Maura says: Liam and I have been fortunate enough to take a vacation with our family each year since we were married. No matter where we go, we have a great time. I know we have created many fond memories.
This year’s vacation has already been planned, but I have been thinking of doing something very different for next year.
Instead of our usual trip — going to the shore or a theme park area or to the mountains for our own relaxation and pleasure — I thought we should go to a mission area and spend a week helping the poor or building homes with an organization like Habitat for Humanity.
Our kids are teenagers now, and it is time for them to start getting a taste of poverty and to realize how privileged their lives have been. An alternative to a mission trip would be a trip to Poland, where we would visit Auschwitz to educate ourselves on the Holocaust.

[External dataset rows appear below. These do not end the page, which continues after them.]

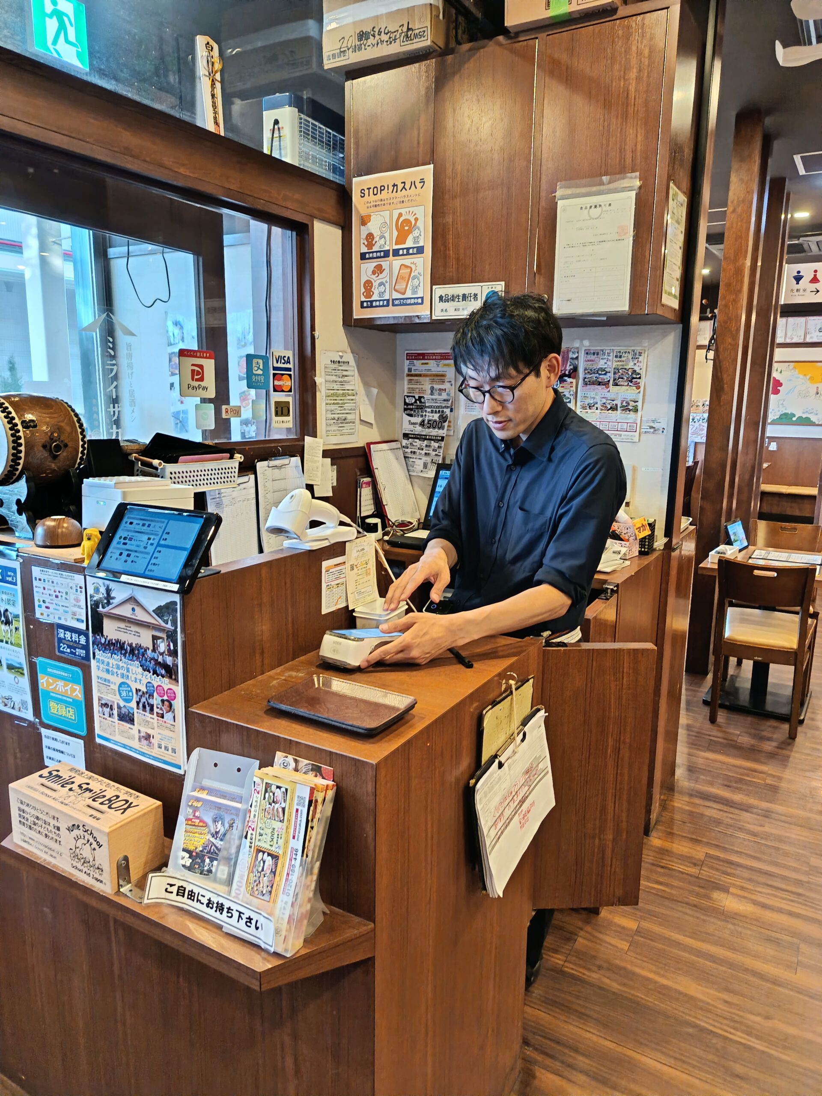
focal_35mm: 24
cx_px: 411
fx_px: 760
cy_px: 548
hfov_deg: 56.8
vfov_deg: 71.6
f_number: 1.75
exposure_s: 1/33.3
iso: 1872
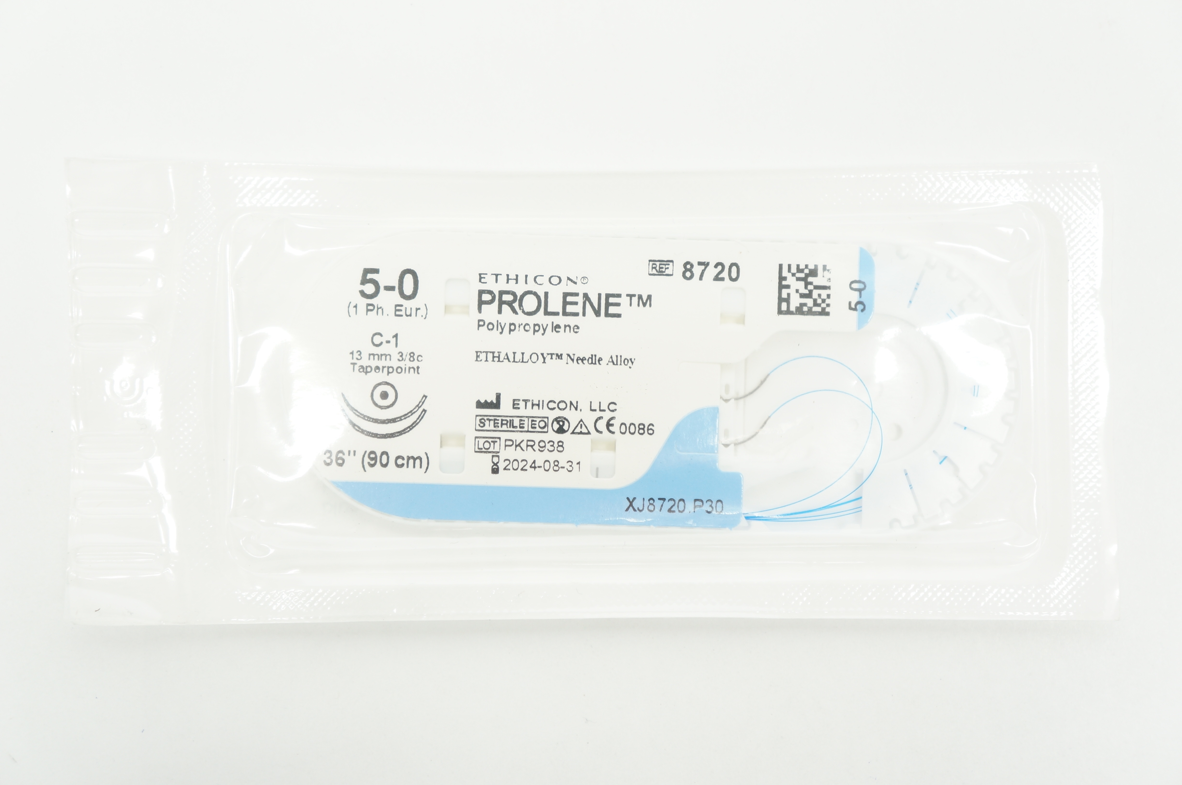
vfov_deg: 28.0
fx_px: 1574
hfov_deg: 41.2
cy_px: 392
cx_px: 591
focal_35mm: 48
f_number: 4.5
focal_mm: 32
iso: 400
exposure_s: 1/60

In today’s secular world, I think it is important for us to provide our kids with a firsthand knowledge of the challenges presented to other people who do not live in the lap of luxury as we do here in the U.S. Liam is very reserved about doing something like this type of vacation. He thinks the kids can read about the Holocaust or share some of their own money to help the missions.
Liam says: We have always taught our children about God, sharing, spending time with the elderly and so forth. Our vacation should be a fun time for us.
We work hard all year and we’ve earned it. Maura wants to give up a whole week of family fun to go to a depressed area to work, or to go to a foreign country to learn more about a horrific experience for humanity. Either option could just leave us aching from working to build a house for someone, or depressed after visiting the site of human atrocities.
I need to get some rest and relaxation after working hard all year. Aren’t there other ways for our kids to learn about helping others or being empathetic to situations that should never have happened?
After all, Jesus himself said, “Come away by yourselves to a deserted place and rest a while” (Mark 6:31).
What Do They Do?
Deep down within us, memories are created when we give of our substance to others. That means going beyond giving an extra $10 to the mission collection, or once in a while, personally going to the homeless shelter to dish out food to the truly poor.
Maura’s idea of spending vacation time with the family to do something really different could provide a deeper connection and spiritual dimension to their family than any regular vacation might provide.
Liam should seriously consider doing this for one vacation … to go beyond the norm, and to choose to make a mark on the world (or the village you visit) and in the process grow deeply in his own family spirituality.
Maura has a superb idea. She should gather information about various ways to help those in need, and if possible, ask a family that has done something like this to share their experiences with her family.
Invite the other families with whom they go on vacation to see if there is any interest. They may surprise you.
Even if the other families show no interest, Maura and Liam should go ahead themselves. After all, it would only be a one-year change in routine, and the effects may exceed their expectations — and be life-altering for their teenagers.
As Scripture reminds us, “He who confers benefits will be amply enriched, and he who refreshes others will himself be refreshed” (Proverbs 12:25).